→ **PASSAGE FOR REVIEW**:
---+---
Need Quality Time With Your Teens? Go Camping!
Many, many moons ago, my husband and I went on a camping trip together, just the two of us, while we were dating. I hadn’t been camping since I was a little kid. But he’s a seasoned camper and I bought a new tent and an air mattress, and we were newly in love and I remember that trip being so much fun. This is notable because I’m not really a roughing-it kind of person. Not that I require people to peel grapes for me, or anything, but I tend to be cranky if I haven’t gotten enough sleep, and I’m not really a fan of sleeping on the ground.
Fast forward a few years: The husband and I were newly married and I’d just moved down to Georgia, and as my children were acclimating to a new environment, new house, new stepdad, we somehow got it into our heads that it would be so super fun to take them camping. I had never taken the kids camping before. Also, it was July. In Georgia. (As northerners, it’s possible we hadn’t quite processed the whole doesn’t-cool-off-at-night-here thing.) My husband got stung by a wasp while setting up the tent, which meant that my son spent most of the remainder of the trip screaming every time he saw a flying insect. At 11:00 at night it was still hovering around 90 degrees outside, and my daughter’s solution to being too hot was to complain about it—often and loudly—to make sure that no one else could sleep, either. We made it through one night (barely) and I may have suggested that we were simply not “camping people.”
---+---
→ **STUDY MATERIAL**:
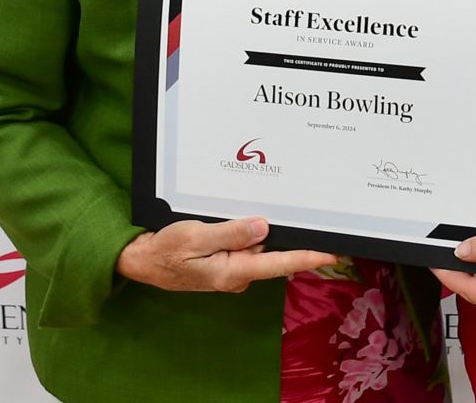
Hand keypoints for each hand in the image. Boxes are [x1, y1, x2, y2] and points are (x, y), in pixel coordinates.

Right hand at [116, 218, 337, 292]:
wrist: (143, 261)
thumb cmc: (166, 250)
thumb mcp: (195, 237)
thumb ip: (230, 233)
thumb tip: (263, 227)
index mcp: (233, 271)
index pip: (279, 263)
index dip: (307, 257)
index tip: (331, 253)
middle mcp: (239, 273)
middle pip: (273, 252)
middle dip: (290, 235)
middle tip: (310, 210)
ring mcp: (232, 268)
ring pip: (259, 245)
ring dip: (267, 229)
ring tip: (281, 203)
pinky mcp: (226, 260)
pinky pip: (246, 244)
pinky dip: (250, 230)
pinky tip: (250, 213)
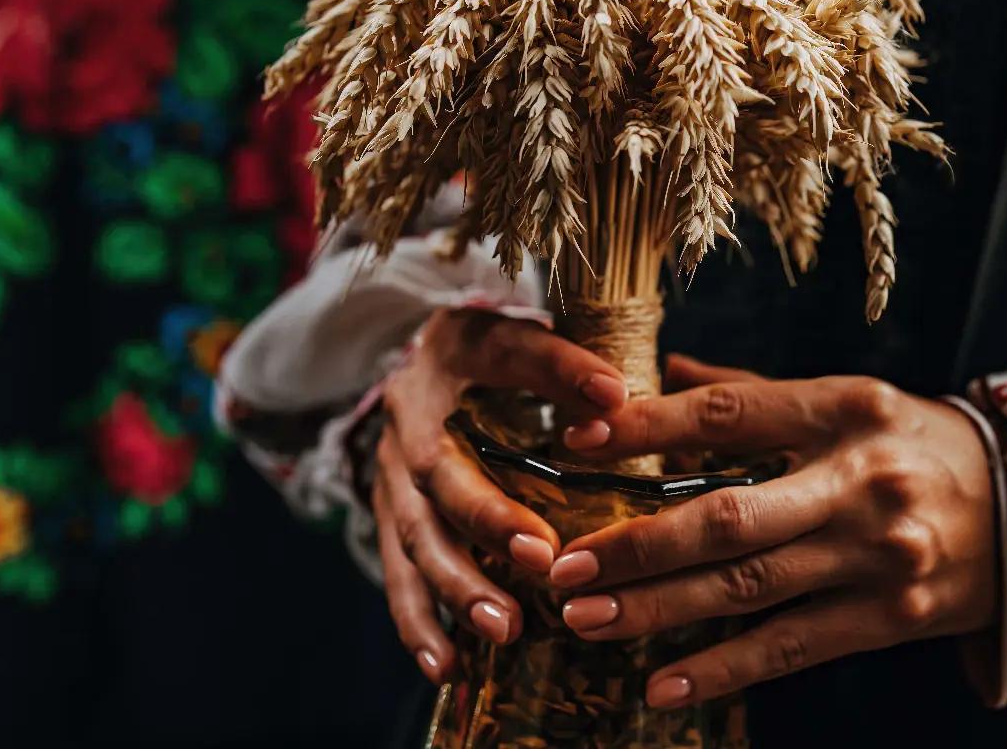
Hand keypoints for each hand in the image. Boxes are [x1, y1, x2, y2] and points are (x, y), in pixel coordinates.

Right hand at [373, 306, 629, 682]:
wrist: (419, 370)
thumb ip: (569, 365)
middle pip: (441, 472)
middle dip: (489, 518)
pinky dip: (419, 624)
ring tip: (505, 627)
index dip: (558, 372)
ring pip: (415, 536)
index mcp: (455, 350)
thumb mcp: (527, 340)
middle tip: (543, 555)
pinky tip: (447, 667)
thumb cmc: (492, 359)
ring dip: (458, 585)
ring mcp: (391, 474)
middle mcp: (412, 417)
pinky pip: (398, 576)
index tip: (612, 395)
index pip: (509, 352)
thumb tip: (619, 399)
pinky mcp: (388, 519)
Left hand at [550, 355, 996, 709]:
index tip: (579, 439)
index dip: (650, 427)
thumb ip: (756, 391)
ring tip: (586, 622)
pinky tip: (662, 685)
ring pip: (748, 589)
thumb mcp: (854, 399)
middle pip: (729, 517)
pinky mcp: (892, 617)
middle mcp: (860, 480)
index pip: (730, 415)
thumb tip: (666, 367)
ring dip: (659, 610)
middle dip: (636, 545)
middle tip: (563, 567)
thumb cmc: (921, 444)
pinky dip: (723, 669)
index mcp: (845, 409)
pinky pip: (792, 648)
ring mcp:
---+---
→ **WHAT THIS EXERCISE ASKS**:
1. In the camping-with-teens piece above the listing, reproduce word for word the stretch from "Many, many moons" through "on the ground.".
2. Continue the camping-with-teens piece, not the listing, from the point where it stops.

→ **TASK-BY-TASK ANSWERS**:
1.
Many, many moons ago, my husband and I went on a camping trip together, just the two of us, while we were dating. I hadn’t been camping since I was a little kid. But he’s a seasoned camper and I bought a new tent and an air mattress, and we were newly in love and I remember that trip being so much fun. This is notable because I’m not really a roughing-it kind of person. Not that I require people to peel grapes for me, or anything, but I tend to be cranky if I haven’t gotten enough sleep, and I’m not really a fan of sleeping on the ground.

2.
Maybe he knew something I didn’t, or maybe he’s just an incurable optimist, but about a year later, the husband talked me into a small travel trailer. We call it camping-but-not-camping, because yes, we go away from home and plunk ourselves down in the woods or by a lake or whatever, but we also have beds and air conditioning and a functional (if tiny) kitchen. We’ve since all learned the joy of camping—such as it is—and now we have an inexpensive way to zip off for a bit of R&R and family togetherness. Now that my kids are teenagers, the only thing that’s really changed is that we don’t enforce a bedtime. Other than that, camping rules apply. They don’t seem to mind, though.
Here are our Family Camping Rules
Camping Rule 1: Unplug (Mostly)
We go to campgrounds where we can hook up to water and electricity, and that means we’re usually somewhere with a decent cellular signal, and sometimes even at a campground with its own WiFi. I often need to work while we’re away, so this is a good thing—I can bring my laptop and get stuff done. But I try very hard to limit that work to lunchtime and a few hours in the evening, and the kids are expected to put away their phones and other devices for the majority of the trip, as well. They complain, and we get the occasional, “But you’re online!” (pointing out that I’m working and would much rather be doing something else isn’t always well-received), but everyone survives. I think the kids especially love it when I point out that Laura Ingalls never even had an iPod.
Camping Rule 2: Eat (Whatever)
Before we leave on a camping trip, I buy all of the snacks we never have at home. Potato chips? Sure! Preservative-filled cookies? Why not! Neon-colored popsicles? Practically a camper’s birthright. I also plan out our meals (which do tend to be healthy, and I even bring a crock pot in the camper) and do things like stock up on fresh fruit and chop veggies and make dip. But while we’re on the road, if you’re hungry, eat whatever you want. You’re getting plenty of fresh air and exercise; if you want ice cream before dinner, it’s all good.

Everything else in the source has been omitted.